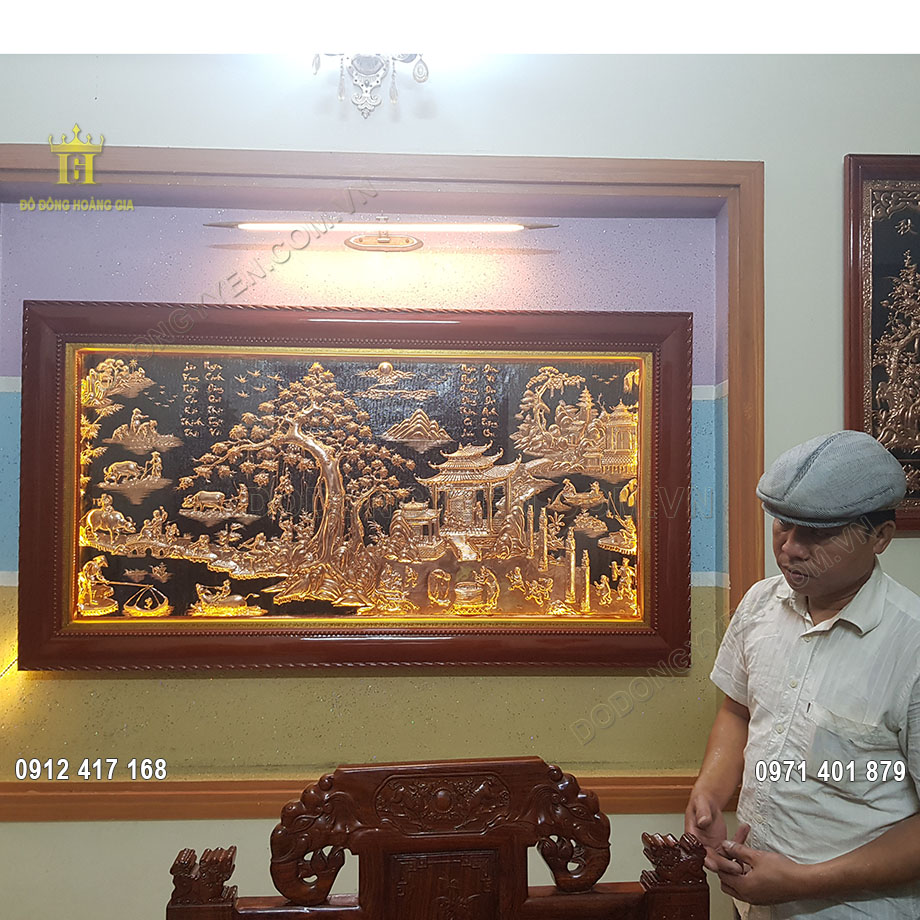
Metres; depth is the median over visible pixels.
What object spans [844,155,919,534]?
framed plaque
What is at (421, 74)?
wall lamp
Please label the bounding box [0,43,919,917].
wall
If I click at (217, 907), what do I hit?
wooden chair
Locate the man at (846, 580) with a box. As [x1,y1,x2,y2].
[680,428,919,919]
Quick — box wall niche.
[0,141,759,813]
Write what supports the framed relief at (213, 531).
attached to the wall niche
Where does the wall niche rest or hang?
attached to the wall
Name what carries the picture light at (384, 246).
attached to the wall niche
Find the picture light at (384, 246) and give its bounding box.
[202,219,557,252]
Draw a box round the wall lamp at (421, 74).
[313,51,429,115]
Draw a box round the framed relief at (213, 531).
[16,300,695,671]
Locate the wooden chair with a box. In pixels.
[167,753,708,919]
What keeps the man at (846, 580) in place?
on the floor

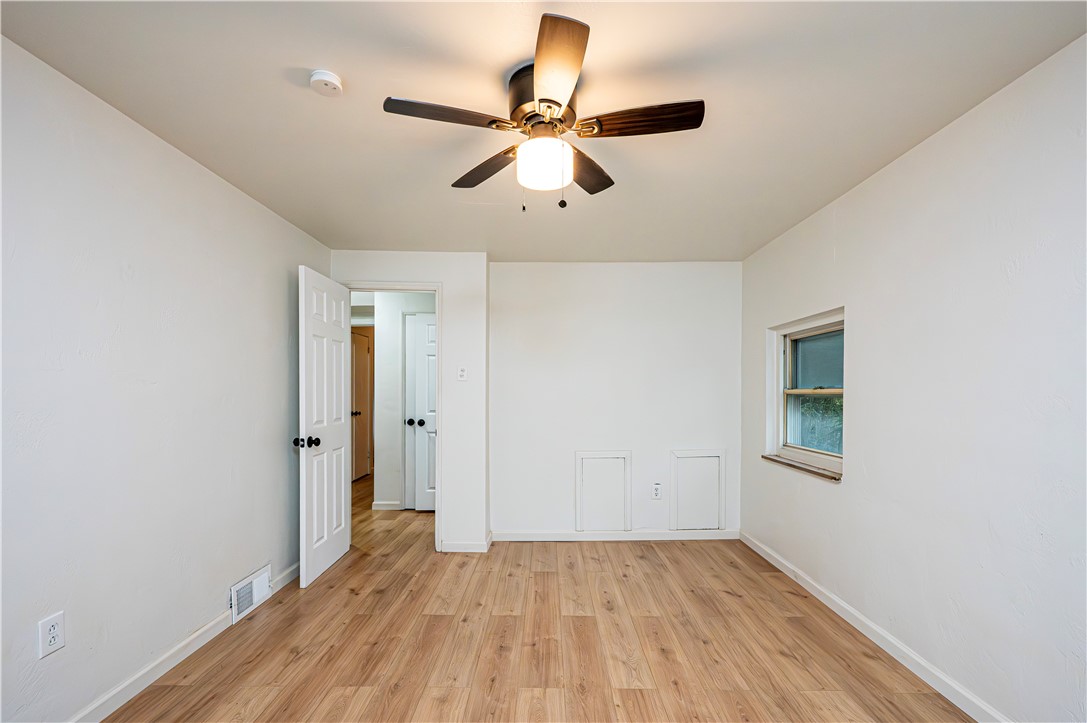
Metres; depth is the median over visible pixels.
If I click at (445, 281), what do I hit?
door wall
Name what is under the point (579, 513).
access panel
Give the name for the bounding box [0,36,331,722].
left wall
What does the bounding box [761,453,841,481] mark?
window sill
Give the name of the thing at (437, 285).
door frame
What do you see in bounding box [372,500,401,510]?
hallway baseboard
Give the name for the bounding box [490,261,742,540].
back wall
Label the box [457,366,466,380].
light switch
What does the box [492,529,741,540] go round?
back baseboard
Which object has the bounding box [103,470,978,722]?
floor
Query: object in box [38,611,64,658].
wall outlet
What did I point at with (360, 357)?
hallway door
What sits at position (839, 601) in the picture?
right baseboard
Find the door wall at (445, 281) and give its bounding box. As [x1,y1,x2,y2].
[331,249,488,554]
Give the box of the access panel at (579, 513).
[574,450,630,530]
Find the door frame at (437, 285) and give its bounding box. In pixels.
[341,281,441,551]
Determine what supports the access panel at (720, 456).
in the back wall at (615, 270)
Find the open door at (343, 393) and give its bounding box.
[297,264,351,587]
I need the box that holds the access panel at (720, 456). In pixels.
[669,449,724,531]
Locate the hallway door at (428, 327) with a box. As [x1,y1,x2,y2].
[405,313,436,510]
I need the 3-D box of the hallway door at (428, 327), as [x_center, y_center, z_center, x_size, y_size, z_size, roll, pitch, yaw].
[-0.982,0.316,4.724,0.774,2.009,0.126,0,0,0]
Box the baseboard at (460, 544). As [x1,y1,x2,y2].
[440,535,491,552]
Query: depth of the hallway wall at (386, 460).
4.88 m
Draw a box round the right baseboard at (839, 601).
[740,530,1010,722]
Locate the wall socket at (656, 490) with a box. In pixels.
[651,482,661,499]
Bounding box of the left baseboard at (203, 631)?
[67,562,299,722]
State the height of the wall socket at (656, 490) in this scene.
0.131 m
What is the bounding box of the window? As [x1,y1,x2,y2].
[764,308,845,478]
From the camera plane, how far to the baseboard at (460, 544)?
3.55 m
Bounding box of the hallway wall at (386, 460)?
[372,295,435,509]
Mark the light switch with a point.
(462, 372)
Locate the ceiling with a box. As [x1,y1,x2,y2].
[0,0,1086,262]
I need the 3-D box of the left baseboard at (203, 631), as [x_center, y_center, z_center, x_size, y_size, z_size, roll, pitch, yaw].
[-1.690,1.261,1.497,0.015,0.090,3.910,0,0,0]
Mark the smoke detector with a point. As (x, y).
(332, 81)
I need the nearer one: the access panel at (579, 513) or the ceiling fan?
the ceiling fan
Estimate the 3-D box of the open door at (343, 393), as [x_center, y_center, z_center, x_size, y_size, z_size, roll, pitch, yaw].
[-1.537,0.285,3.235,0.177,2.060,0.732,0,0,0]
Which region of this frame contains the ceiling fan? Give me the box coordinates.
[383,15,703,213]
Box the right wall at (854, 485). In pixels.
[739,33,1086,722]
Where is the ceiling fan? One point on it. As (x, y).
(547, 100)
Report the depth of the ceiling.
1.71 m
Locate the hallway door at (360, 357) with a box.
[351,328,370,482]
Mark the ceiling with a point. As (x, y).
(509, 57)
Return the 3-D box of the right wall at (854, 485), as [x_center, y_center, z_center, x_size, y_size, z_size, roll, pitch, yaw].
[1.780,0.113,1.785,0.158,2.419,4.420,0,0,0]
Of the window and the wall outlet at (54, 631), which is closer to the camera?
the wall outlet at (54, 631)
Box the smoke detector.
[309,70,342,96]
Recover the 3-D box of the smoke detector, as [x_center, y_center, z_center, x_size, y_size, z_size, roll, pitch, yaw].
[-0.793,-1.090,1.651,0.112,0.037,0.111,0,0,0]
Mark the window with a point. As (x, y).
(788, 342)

--

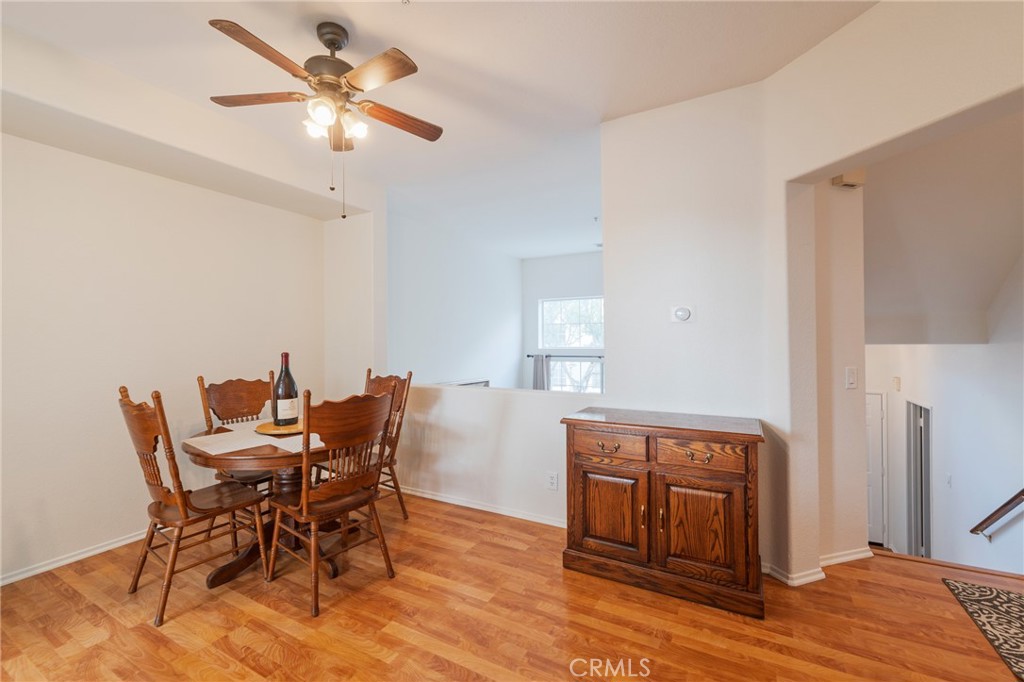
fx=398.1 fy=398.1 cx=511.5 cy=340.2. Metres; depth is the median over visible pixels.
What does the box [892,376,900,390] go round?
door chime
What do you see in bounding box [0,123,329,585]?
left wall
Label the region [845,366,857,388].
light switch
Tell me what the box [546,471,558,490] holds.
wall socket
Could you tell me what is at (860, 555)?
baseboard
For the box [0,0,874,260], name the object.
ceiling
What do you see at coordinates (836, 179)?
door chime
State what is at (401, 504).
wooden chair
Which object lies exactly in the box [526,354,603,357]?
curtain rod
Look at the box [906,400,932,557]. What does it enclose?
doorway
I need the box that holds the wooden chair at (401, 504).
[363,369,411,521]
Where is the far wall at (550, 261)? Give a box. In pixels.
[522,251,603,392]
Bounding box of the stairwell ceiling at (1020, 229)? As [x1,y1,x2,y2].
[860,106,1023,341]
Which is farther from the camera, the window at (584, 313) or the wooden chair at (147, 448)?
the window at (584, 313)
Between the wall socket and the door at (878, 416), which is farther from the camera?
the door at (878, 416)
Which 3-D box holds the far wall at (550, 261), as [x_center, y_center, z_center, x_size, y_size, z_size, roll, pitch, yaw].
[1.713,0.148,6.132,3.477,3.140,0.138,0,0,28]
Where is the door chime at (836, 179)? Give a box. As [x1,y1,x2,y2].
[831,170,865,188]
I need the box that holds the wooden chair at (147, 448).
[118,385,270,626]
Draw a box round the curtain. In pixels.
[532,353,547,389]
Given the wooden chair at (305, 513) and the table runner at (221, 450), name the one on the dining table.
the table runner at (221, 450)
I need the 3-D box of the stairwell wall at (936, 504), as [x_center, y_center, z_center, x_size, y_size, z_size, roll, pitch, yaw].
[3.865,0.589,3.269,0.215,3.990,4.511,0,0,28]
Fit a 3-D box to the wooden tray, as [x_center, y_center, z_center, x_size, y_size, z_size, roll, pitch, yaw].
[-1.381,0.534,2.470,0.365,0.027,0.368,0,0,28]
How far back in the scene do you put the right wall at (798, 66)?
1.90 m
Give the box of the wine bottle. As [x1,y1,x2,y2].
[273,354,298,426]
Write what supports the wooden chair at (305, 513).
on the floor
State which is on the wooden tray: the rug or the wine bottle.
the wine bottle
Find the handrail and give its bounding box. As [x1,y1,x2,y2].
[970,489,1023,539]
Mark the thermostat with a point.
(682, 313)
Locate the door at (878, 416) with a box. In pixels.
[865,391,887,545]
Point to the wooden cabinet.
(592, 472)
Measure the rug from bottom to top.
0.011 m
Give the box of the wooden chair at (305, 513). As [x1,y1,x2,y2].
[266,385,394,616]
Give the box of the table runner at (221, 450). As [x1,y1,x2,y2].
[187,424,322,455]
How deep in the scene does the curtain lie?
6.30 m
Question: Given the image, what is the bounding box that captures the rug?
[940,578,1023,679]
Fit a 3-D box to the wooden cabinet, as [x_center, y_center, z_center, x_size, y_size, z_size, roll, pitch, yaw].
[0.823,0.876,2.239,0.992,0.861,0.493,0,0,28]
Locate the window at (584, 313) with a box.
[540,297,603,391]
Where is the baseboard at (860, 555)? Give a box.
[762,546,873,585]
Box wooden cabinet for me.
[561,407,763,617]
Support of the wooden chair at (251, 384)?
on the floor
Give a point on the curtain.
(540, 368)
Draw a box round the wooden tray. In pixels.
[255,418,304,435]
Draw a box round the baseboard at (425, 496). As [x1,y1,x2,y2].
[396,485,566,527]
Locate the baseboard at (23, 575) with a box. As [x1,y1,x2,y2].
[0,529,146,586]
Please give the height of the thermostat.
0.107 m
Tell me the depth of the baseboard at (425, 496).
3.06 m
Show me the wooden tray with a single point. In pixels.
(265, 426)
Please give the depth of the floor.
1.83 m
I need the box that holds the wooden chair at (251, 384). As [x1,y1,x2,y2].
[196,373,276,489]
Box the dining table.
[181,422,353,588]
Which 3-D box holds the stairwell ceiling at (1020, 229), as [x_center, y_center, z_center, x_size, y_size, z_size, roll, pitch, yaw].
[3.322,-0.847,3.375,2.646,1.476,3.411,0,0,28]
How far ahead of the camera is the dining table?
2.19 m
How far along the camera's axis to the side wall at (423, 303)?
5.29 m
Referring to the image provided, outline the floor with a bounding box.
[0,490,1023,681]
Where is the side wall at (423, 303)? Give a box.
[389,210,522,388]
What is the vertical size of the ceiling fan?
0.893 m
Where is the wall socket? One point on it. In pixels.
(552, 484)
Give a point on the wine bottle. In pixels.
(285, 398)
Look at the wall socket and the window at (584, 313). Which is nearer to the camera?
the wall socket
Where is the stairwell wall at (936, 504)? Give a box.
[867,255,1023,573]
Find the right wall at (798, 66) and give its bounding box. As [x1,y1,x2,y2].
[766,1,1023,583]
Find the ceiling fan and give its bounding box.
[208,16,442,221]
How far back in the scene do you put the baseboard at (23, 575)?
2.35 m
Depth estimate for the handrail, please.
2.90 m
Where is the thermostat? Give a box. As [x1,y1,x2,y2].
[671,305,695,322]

==

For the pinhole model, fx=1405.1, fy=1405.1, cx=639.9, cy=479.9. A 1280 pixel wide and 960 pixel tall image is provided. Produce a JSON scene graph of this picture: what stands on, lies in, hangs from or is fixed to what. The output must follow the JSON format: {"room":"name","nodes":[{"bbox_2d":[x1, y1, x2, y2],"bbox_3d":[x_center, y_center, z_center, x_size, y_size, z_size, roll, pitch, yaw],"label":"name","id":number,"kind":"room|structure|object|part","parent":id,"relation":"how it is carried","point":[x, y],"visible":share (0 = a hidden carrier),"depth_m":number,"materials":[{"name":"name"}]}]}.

## ABOUT THIS TASK
Report the number of lines above containing the string "visible" as your sole answer.

## SOLUTION TO THE PROBLEM
4